Молодая жена герцога Мекленбургского Екатерина Ивановна по меркам того времени, когда замуж нередко выходили в 14–15 лет, засиделась в девках: ей шел уже 25-й годок. Жених, которому было тогда 38 лет, собственно говоря, ждал другую невесту – он рассчитывал получить в жены более молодую Ивановну – вдовствующую курляндскую герцогиню Анну, потерявшую мужа почти сразу же после свадьбы. Но у царя Петра на сей счет было иное мнение, и он в раздражении даже пригрозил Сибирью мекленбургскому посланнику Габихсталю, который, согласно воле своего господина, настаивал на том, чтобы за герцога была выдана именно Анна. Мекленбуржцам пришлось скрепя сердце согласиться на кандидатуру Екатерины Ивановны.

Жизнь ее до брака была вполне счастливой. В отличие от сестер и многих других москвичей, тосковавших на болотистых, неприветливых берегах Невы по обжитой, "нагретой" Москве, Екатерина Ивановна быстро приспособилась к стилю жизни молодого, продуваемого всеми ветрами города. Этому благоприятствовал характер царевны — девушки жизнерадостной и веселой даже до неумеренности. Вообще же создается впечатление, что русская женщина XVII века как будто только и ждала Петровских реформ, чтобы вырваться на свободу. Этот порыв был столь стремителен, что авторы опубликованного в 1717 году «Юности честного зерцала» — кодекса поведения молодежи — были вынуждены предупреждать девиц, чтобы они, несмотря на открывшиеся перед ними возможности светского обхождения, соблюдали скромность и целомудрие, не носились бы по горницам, не садились к молодцам на колени, не напивались бы допьяна, не скакали бы, «разиня пазухи», по столам и скамьям и не давали бы себя тискать, «как стерву», по всем углам.

Это было написано как будто для Екатерины Ивановны — девицы, которая была, как нынче говорят, без комплексов, — до нас дошли упорные слухи, ходившие в тогдашнем обществе, что ее прелестями пользовался сам грозный дядюшка — государь Петр Алексеевич.

Отправляя племянницу под венец, Петр дал краткую, как военный приказ, инструкцию, как ей надлежит жить за рубежом: «1. Веру и закон, в ней же родилася, сохрани до конца неотменно. 2. Народ свой не забуди, но в любви и почтении имей паче протчих. 3. Мужа люби и почитай яко главу, и слушай его во всем, кроме вышеписанного».
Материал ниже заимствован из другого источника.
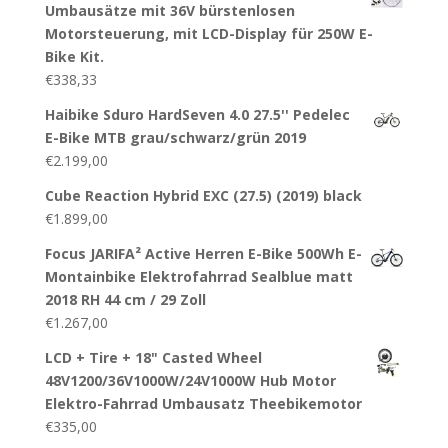
Umbausätze mit 36V bürstenlosen
Motorsteuerung, mit LCD-Display für 250W E-
Bike Kit.
€
338,33
Haibike Sduro HardSeven 4.0 27.5'' Pedelec
E-Bike MTB grau/schwarz/grün 2019
€
2.199,00
Cube Reaction Hybrid EXC (27.5) (2019) black
€
1.899,00
Focus JARIFA² Active Herren E-Bike 500Wh E-
Montainbike Elektrofahrrad Sealblue matt
2018 RH 44 cm / 29 Zoll
€
1.267,00
LCD + Tire + 18" Casted Wheel
48V1200/36V1000W/24V1000W Hub Motor
Elektro-Fahrrad Umbausatz Theebikemotor
€
335,00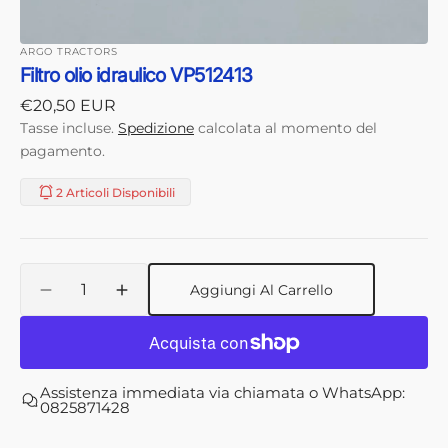
ARGO TRACTORS
Filtro olio idraulico VP512413
Prezzo
€20,50 EUR
di
Tasse incluse.
Spedizione
calcolata al momento del
listino
pagamento.
2 Articoli Disponibili
Quantità
Aggiungi Al Carrello
Diminuisci
Aumenta
quantità
quantità
per
per
Filtro
Filtro
olio
olio
Assistenza immediata via chiamata o WhatsApp:
idraulico
idraulico
0825871428
VP512413
VP512413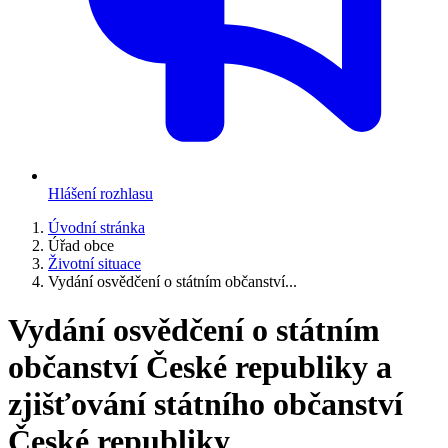
Hlášení rozhlasu
Úvodní stránka
Úřad obce
Životní situace
Vydání osvědčení o státním občanství...
Vydání osvědčení o státním
občanství České republiky a
zjišťování státního občanství
České republiky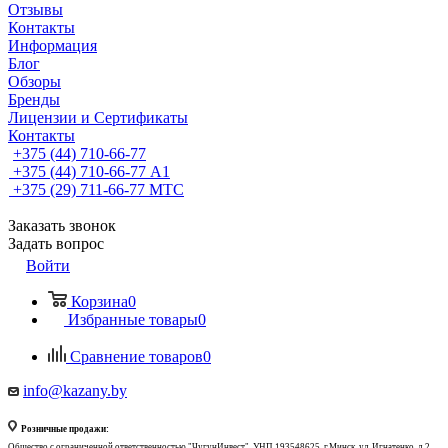
Отзывы
Контакты
Информация
Блог
Обзоры
Бренды
Лицензии и Сертификаты
Контакты
+375 (44) 710-66-77
+375 (44) 710-66-77
А1
+375 (29) 711-66-77
МТС
Заказать звонок
Задать вопрос
Войти
Корзина
0
Избранные товары
0
Сравнение товаров
0
info@kazany.by
Розничные продажи:
Общество с ограниченной ответственностью "ЧугунИнвест", УНП 193548625, г.Минск, ул. Игнатенко, д.2,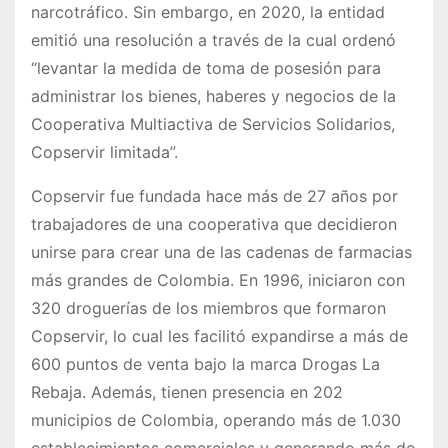
narcotráfico. Sin embargo, en 2020, la entidad
emitió una resolución a través de la cual ordenó
“levantar la medida de toma de posesión para
administrar los bienes, haberes y negocios de la
Cooperativa Multiactiva de Servicios Solidarios,
Copservir limitada”.
Copservir fue fundada hace más de 27 años por
trabajadores de una cooperativa que decidieron
unirse para crear una de las cadenas de farmacias
más grandes de Colombia. En 1996, iniciaron con
320 droguerías de los miembros que formaron
Copservir, lo cual les facilitó expandirse a más de
600 puntos de venta bajo la marca Drogas La
Rebaja. Además, tienen presencia en 202
municipios de Colombia, operando más de 1.030
establecimientos comerciales y generando más de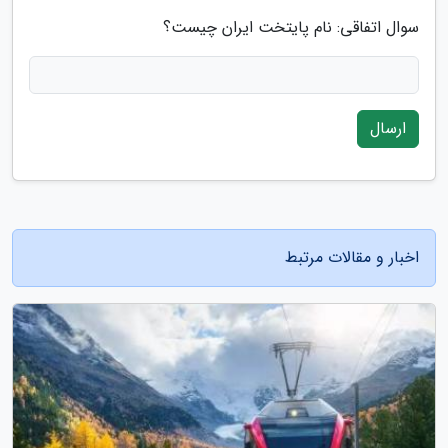
سوال اتفاقی: نام پایتخت ایران چیست؟
ارسال
اخبار و مقالات مرتبط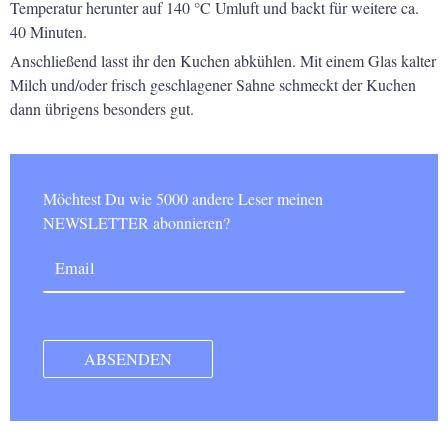
Temperatur herunter auf 140 °C Umluft und backt für weitere ca.
40 Minuten.
Anschließend lasst ihr den Kuchen abkühlen. Mit einem Glas kalter
Milch und/oder frisch geschlagener Sahne schmeckt der Kuchen
dann übrigens besonders gut.
Möchtest Du wie 5000 andere Leser meinen
NEWSLETTER abonnieren?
О любви к мужу, конечно, и речи идти не могло: Карл Леопольд этого доброго чувства не вызывал ни у своих подданных, ни у первой жены, Софии Гедвиги, с которой он, кстати, едва успел развестись к моменту женитьбы на Екатерине, да и то благодаря тому, что торопивший дело Петр сам заплатил деньги за развод. Герцог Мекленбургский, по отзывам современников, был человек грубый, неотесанный, деспотичный и капризный, да ко всему прочему страшный скряга, никогда не плативший долги. К своей молодой жене Карл Леопольд относился холодно, отстраненно, подчас оскорбительно, и только присутствие Петра, провожавшего новобрачных до столицы герцогства города Ростока, делало его более вежливым с Екатериной.
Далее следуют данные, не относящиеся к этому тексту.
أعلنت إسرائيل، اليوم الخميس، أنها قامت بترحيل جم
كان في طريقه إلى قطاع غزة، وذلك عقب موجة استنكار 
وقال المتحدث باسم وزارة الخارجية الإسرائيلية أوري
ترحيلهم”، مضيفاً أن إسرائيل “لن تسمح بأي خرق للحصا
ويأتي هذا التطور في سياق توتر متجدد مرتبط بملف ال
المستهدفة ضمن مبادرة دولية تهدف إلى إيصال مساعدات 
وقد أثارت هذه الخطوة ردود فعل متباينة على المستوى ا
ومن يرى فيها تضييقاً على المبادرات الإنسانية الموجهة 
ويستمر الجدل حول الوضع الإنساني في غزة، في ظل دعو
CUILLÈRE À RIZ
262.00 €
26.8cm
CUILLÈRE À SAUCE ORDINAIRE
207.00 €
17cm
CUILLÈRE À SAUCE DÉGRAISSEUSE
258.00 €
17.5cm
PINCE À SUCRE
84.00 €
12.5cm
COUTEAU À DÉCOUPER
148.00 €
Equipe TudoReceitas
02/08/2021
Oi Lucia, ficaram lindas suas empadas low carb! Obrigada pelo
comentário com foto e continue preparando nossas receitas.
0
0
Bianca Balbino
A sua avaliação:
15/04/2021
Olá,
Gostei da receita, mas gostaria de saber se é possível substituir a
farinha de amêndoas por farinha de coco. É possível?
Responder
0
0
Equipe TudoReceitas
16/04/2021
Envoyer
После же отъезда царя из Мекленбурга герцог своей неприязни уже не сдерживал, потому что брак этот, вопреки обещаниям Петра, не принес ему реальных выгод — русские войска, на которые герцог так рассчитывал, вскоре покинули Мекленбург навсегда, дабы не накалять международную обстановку. Изменив тактику, царь стал советовать Карлу Леопольду помириться со своими дворянами, действовать осторожно, расчетливо. Но герцог был неисправим, он негодовал на царя и продолжал воевать с собственными дворянами. В конце концов, проиграв все имперские суды, он стал изгоем среди немецких князей.

Естественно, что в сложившейся обстановке герцогине Екатерине Ивановне пришлось несладко. Это мы видим по письмам ее матери, царицы Прасковьи Федоровны, которая умоляла «свет-Катюшку» в письмах: «Печалью себя не убей, не погуби и души».

По переписке самой герцогини Екатерины Ивановны видно, что она, как жена, воспитанная в традициях послушания мужу, поначалу не стремилась бежать из Мекленбурга, да и боялась ослушаться грозного дядюшку-царя.

7 декабря 1718 года декабря того же года в Ростоке герцогиня родила принцессу Елизавету Екатерину Христину, которую позже в России, после крещения в православие, назвали Анной Леопольдовной — будущая мать Шлиссельбургского узника.

Между тем дела Карла Леопольда шли все хуже и хуже: объединенные войска германских государств изгнали его из герцогства, и Карл Леопольд вместе с женой обивал имперские пороги в Вене. В 1722 году Петр, уступая просьбам старой царицы Прасковьи, наконец, разрешил мекленбургской герцогине вернуться в Россию.

О том, как прожили Екатерина Ивановна с дочерью все годы после своего возвращения из Мекленбурга в Россию и до воцарения Анны Иоанновны, мы знаем очень мало. Ее пылкий характер не изменился. «Герцогиня – женщина чрезвычайно веселая, и всегда говорит прямо все, что ей придет в голову», — писал камер-юнкер Берхгольц, придворный голштинского герцога Карла Фридриха. Позже ему вторил испанский дипломат герцог де Лириа: «Герцогиня Мекленбургская — женщина с необыкновенно живым характером. В ней очень мало скромности, она ничем не затрудняется и болтает все, что ей приходит в голову. Она чрезвычайно толста и любит мужчин». Последнее высказывание напоминает знаменитую реплику из «Бригадира» Дениса Фонвизина: «Толста, толста! Проста, проста!»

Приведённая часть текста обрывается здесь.